We therefore believe that these measures are proportionate to that risk. The powers will be targeted on a small group of individuals. I cannot give a figure—a handful is involved but I cannot say whether it is a large or a small handful. A small group of individuals is involved. Those individuals constitute a major threat to national security; that is, as suspected international terrorists. With all due respect to the Joint Committee on Human Rights, whose work always greatly aids discussions in this House and in the other place, I do not share its conclusion that there is a lack of safeguards in the Bill. There are in fact a number of important safeguards relating to the use of those powers.

First, a detainee will be able to end his detention at his choice if he wishes to go to a third country. That is why I refuse to engage in a debate about whether internment is involved; it does not involve internment in the emotive historical sense in which that word has been used in this country. I refer to the internment of UK citizens who are locked up—banged up—and who certainly have no right to walk out. In this case, these people will be able to end their detention if they find a country that will take them.

Secondly, the powers exercised by the Secretary of State will be subject to full judicial scrutiny. I read reports in the media at the weekend which stated that no judge will ever see the evidence that David Blunkett will have used to make a decision or to issue a certificate. That is simply not true. The Special Immigration Appeals Commission—the relevant legislation went through this House and the other place at the back end of 1997—is well suited to considering these matters, having both judicial and security expertise. The commission consists in total of eight people: four judges and four others who have expertise in security matters. At any one time, there will be a minimum of two judges sitting and one person from the group that I call the lay people. They are in effect conducting a judicial review on the Home Secretary when he signs a certificate. The decisions of the commission will be capable of appeal to the Court of Appeal and to the House of Lords on a point of law. So to argue, as some commentators have, that there is no judicial process, no oversight of what the Home Secretary is doing in respect of such people is, frankly, not the case.
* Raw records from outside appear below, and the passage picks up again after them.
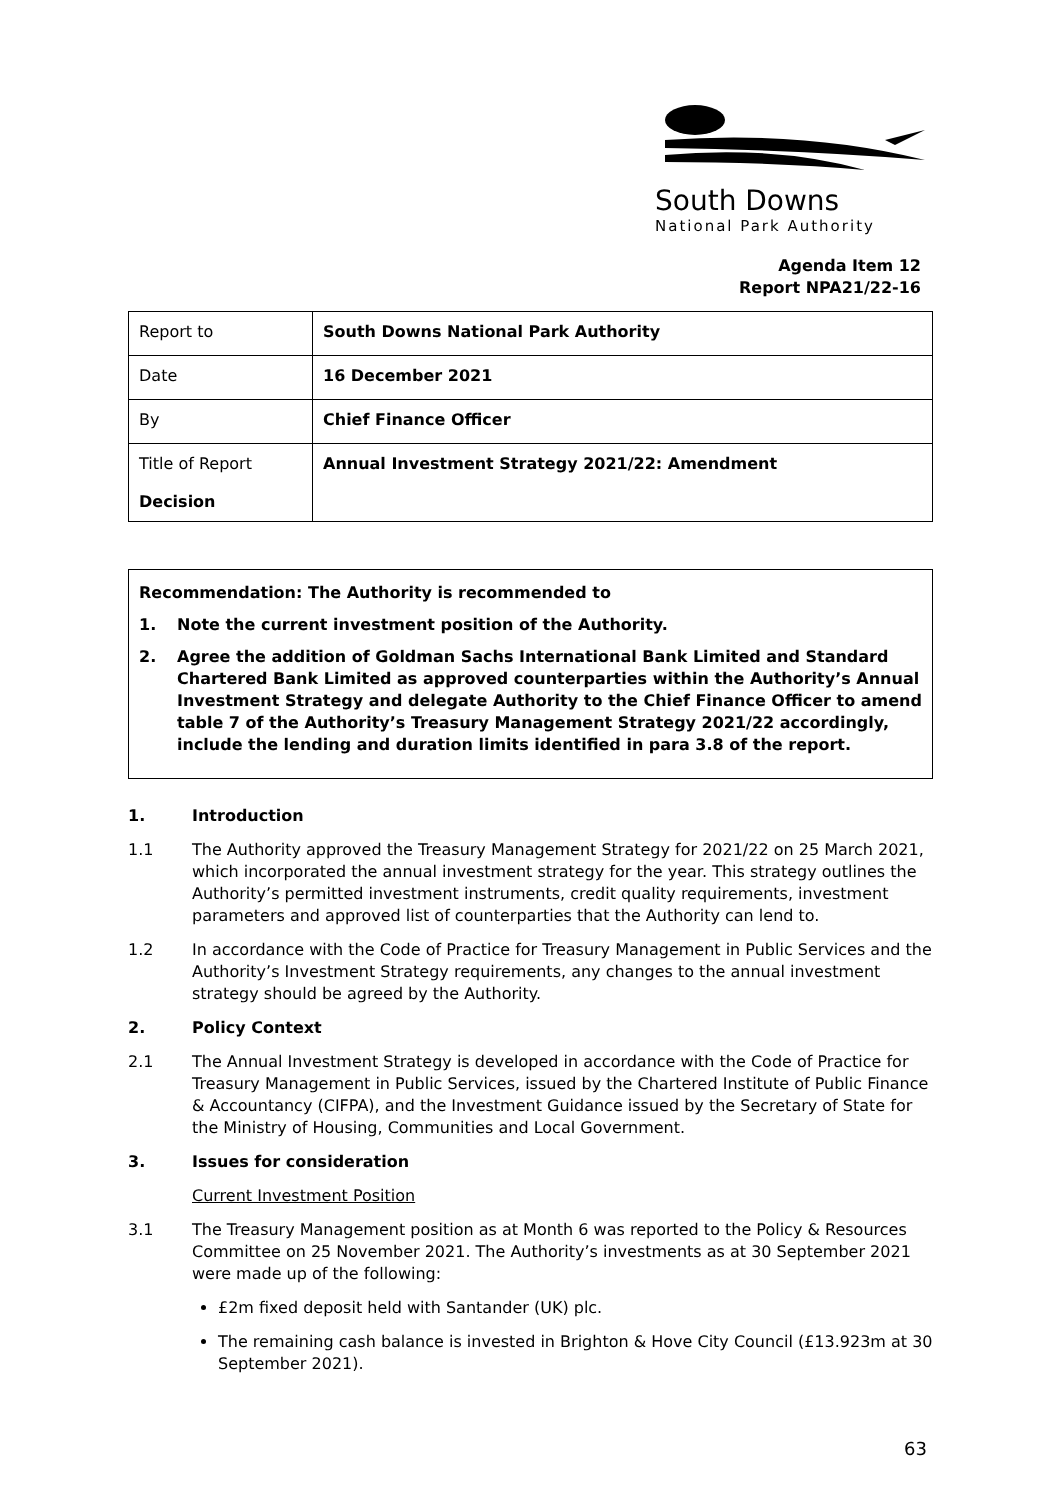South Downs
National Park Authority
Agenda Item 12
Report NPA21/22-16
| Report to | South Downs National Park Authority |
| Date | 16 December 2021 |
| By | Chief Finance Officer |
| Title of Report Decision | Annual Investment Strategy 2021/22: Amendment |
Recommendation: The Authority is recommended to
1. Note the current investment position of the Authority.
2. Agree the addition of Goldman Sachs International Bank Limited and Standard Chartered Bank Limited as approved counterparties within the Authority’s Annual Investment Strategy and delegate Authority to the Chief Finance Officer to amend table 7 of the Authority’s Treasury Management Strategy 2021/22 accordingly, include the lending and duration limits identified in para 3.8 of the report.
1. Introduction
1.1 The Authority approved the Treasury Management Strategy for 2021/22 on 25 March 2021, which incorporated the annual investment strategy for the year. This strategy outlines the Authority’s permitted investment instruments, credit quality requirements, investment parameters and approved list of counterparties that the Authority can lend to.
1.2 In accordance with the Code of Practice for Treasury Management in Public Services and the Authority’s Investment Strategy requirements, any changes to the annual investment strategy should be agreed by the Authority.
2. Policy Context
2.1 The Annual Investment Strategy is developed in accordance with the Code of Practice for Treasury Management in Public Services, issued by the Chartered Institute of Public Finance & Accountancy (CIFPA), and the Investment Guidance issued by the Secretary of State for the Ministry of Housing, Communities and Local Government.
3. Issues for consideration
Current Investment Position
3.1 The Treasury Management position as at Month 6 was reported to the Policy & Resources Committee on 25 November 2021. The Authority’s investments as at 30 September 2021 were made up of the following:
£2m fixed deposit held with Santander (UK) plc.
The remaining cash balance is invested in Brighton & Hove City Council (£13.923m at 30 September 2021).
63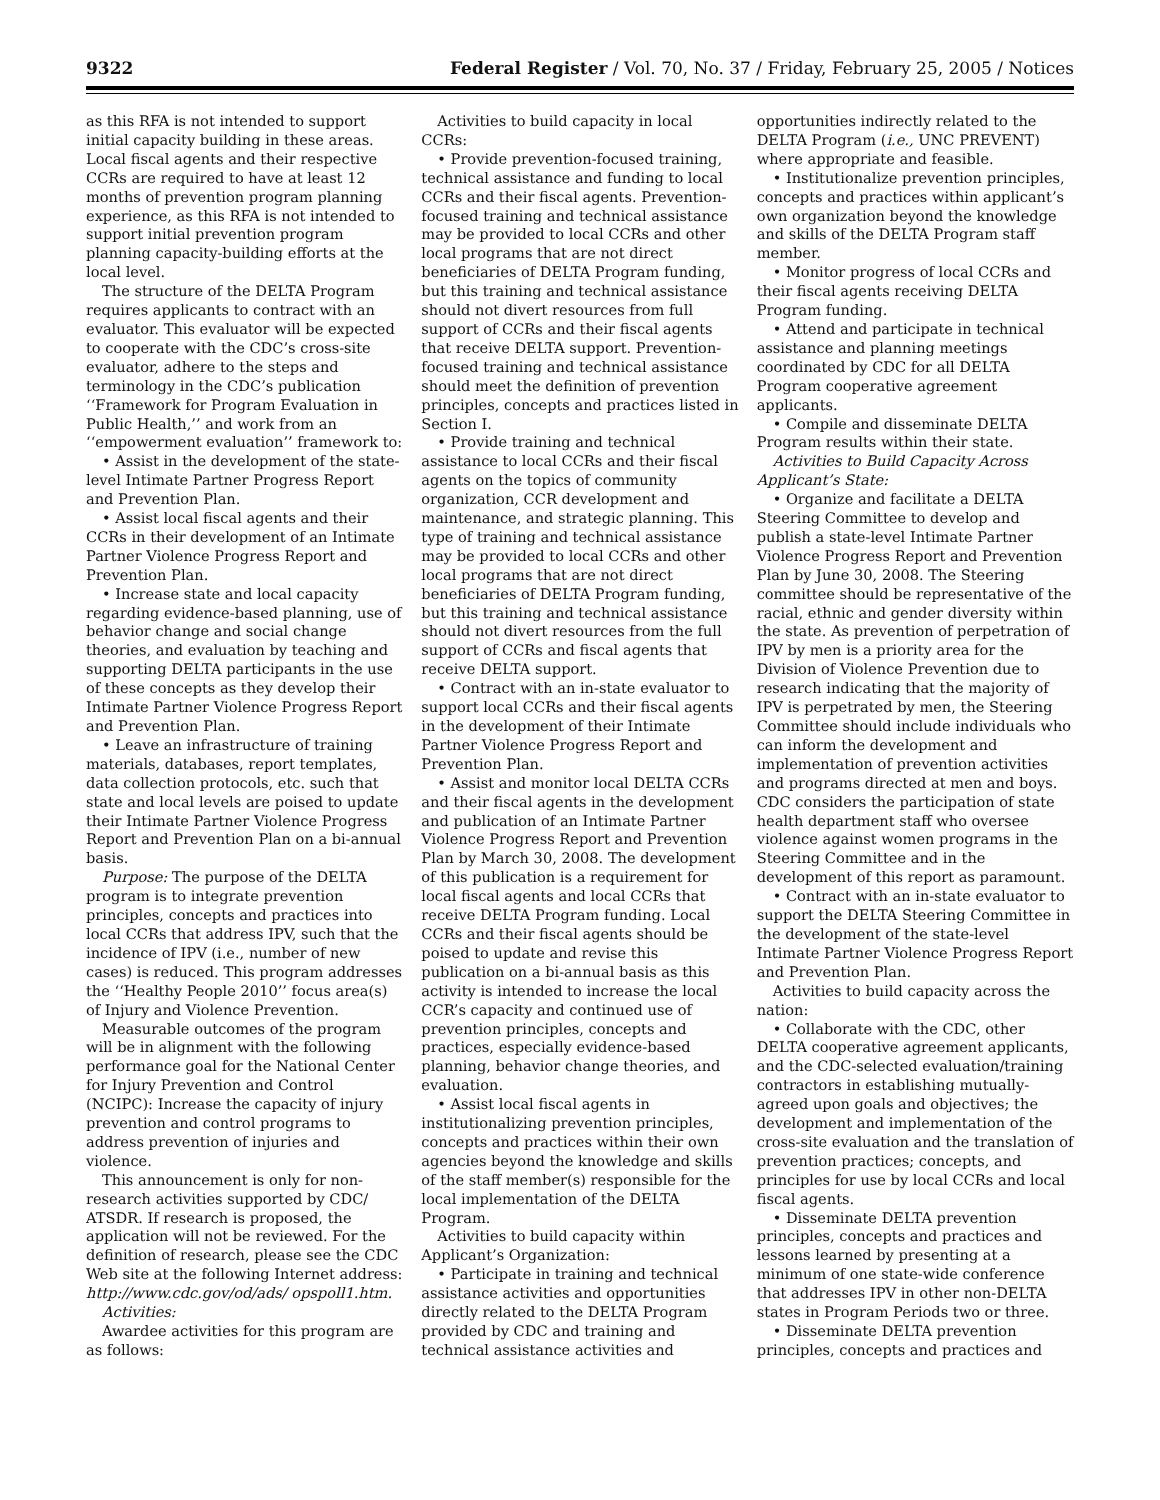9322 Federal Register / Vol. 70, No. 37 / Friday, February 25, 2005 / Notices
as this RFA is not intended to support initial capacity building in these areas. Local fiscal agents and their respective CCRs are required to have at least 12 months of prevention program planning experience, as this RFA is not intended to support initial prevention program planning capacity-building efforts at the local level.
The structure of the DELTA Program requires applicants to contract with an evaluator. This evaluator will be expected to cooperate with the CDC’s cross-site evaluator, adhere to the steps and terminology in the CDC’s publication ‘‘Framework for Program Evaluation in Public Health,’’ and work from an ‘‘empowerment evaluation’’ framework to:
• Assist in the development of the state-level Intimate Partner Progress Report and Prevention Plan.
• Assist local fiscal agents and their CCRs in their development of an Intimate Partner Violence Progress Report and Prevention Plan.
• Increase state and local capacity regarding evidence-based planning, use of behavior change and social change theories, and evaluation by teaching and supporting DELTA participants in the use of these concepts as they develop their Intimate Partner Violence Progress Report and Prevention Plan.
• Leave an infrastructure of training materials, databases, report templates, data collection protocols, etc. such that state and local levels are poised to update their Intimate Partner Violence Progress Report and Prevention Plan on a bi-annual basis.
Purpose: The purpose of the DELTA program is to integrate prevention principles, concepts and practices into local CCRs that address IPV, such that the incidence of IPV (i.e., number of new cases) is reduced. This program addresses the ‘‘Healthy People 2010’’ focus area(s) of Injury and Violence Prevention.
Measurable outcomes of the program will be in alignment with the following performance goal for the National Center for Injury Prevention and Control (NCIPC): Increase the capacity of injury prevention and control programs to address prevention of injuries and violence.
This announcement is only for non-research activities supported by CDC/ ATSDR. If research is proposed, the application will not be reviewed. For the definition of research, please see the CDC Web site at the following Internet address: http://www.cdc.gov/od/ads/ opspoll1.htm.
Activities:
Awardee activities for this program are as follows:
Activities to build capacity in local CCRs:
• Provide prevention-focused training, technical assistance and funding to local CCRs and their fiscal agents. Prevention-focused training and technical assistance may be provided to local CCRs and other local programs that are not direct beneficiaries of DELTA Program funding, but this training and technical assistance should not divert resources from full support of CCRs and their fiscal agents that receive DELTA support. Prevention-focused training and technical assistance should meet the definition of prevention principles, concepts and practices listed in Section I.
• Provide training and technical assistance to local CCRs and their fiscal agents on the topics of community organization, CCR development and maintenance, and strategic planning. This type of training and technical assistance may be provided to local CCRs and other local programs that are not direct beneficiaries of DELTA Program funding, but this training and technical assistance should not divert resources from the full support of CCRs and fiscal agents that receive DELTA support.
• Contract with an in-state evaluator to support local CCRs and their fiscal agents in the development of their Intimate Partner Violence Progress Report and Prevention Plan.
• Assist and monitor local DELTA CCRs and their fiscal agents in the development and publication of an Intimate Partner Violence Progress Report and Prevention Plan by March 30, 2008. The development of this publication is a requirement for local fiscal agents and local CCRs that receive DELTA Program funding. Local CCRs and their fiscal agents should be poised to update and revise this publication on a bi-annual basis as this activity is intended to increase the local CCR’s capacity and continued use of prevention principles, concepts and practices, especially evidence-based planning, behavior change theories, and evaluation.
• Assist local fiscal agents in institutionalizing prevention principles, concepts and practices within their own agencies beyond the knowledge and skills of the staff member(s) responsible for the local implementation of the DELTA Program.
Activities to build capacity within Applicant’s Organization:
• Participate in training and technical assistance activities and opportunities directly related to the DELTA Program provided by CDC and training and technical assistance activities and
opportunities indirectly related to the DELTA Program (i.e., UNC PREVENT) where appropriate and feasible.
• Institutionalize prevention principles, concepts and practices within applicant’s own organization beyond the knowledge and skills of the DELTA Program staff member.
• Monitor progress of local CCRs and their fiscal agents receiving DELTA Program funding.
• Attend and participate in technical assistance and planning meetings coordinated by CDC for all DELTA Program cooperative agreement applicants.
• Compile and disseminate DELTA Program results within their state.
Activities to Build Capacity Across Applicant’s State:
• Organize and facilitate a DELTA Steering Committee to develop and publish a state-level Intimate Partner Violence Progress Report and Prevention Plan by June 30, 2008. The Steering committee should be representative of the racial, ethnic and gender diversity within the state. As prevention of perpetration of IPV by men is a priority area for the Division of Violence Prevention due to research indicating that the majority of IPV is perpetrated by men, the Steering Committee should include individuals who can inform the development and implementation of prevention activities and programs directed at men and boys. CDC considers the participation of state health department staff who oversee violence against women programs in the Steering Committee and in the development of this report as paramount.
• Contract with an in-state evaluator to support the DELTA Steering Committee in the development of the state-level Intimate Partner Violence Progress Report and Prevention Plan.
Activities to build capacity across the nation:
• Collaborate with the CDC, other DELTA cooperative agreement applicants, and the CDC-selected evaluation/training contractors in establishing mutually-agreed upon goals and objectives; the development and implementation of the cross-site evaluation and the translation of prevention practices; concepts, and principles for use by local CCRs and local fiscal agents.
• Disseminate DELTA prevention principles, concepts and practices and lessons learned by presenting at a minimum of one state-wide conference that addresses IPV in other non-DELTA states in Program Periods two or three.
• Disseminate DELTA prevention principles, concepts and practices and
Furthermore, the oversight on the detention powers will be ongoing. There will be an immediate right of appeal against the issuing of a certificate, with six-monthly reviews thereafter, and the additional safeguard of a review earlier than that where a change of circumstances is raised that warrants that. If there is a change between the six-monthly reviews, the detainee, through his or her legal adviser, will be able to make an application to have the matter looked at as a result of a change of circumstances. I cannot conceive of such a request being refused by the commission.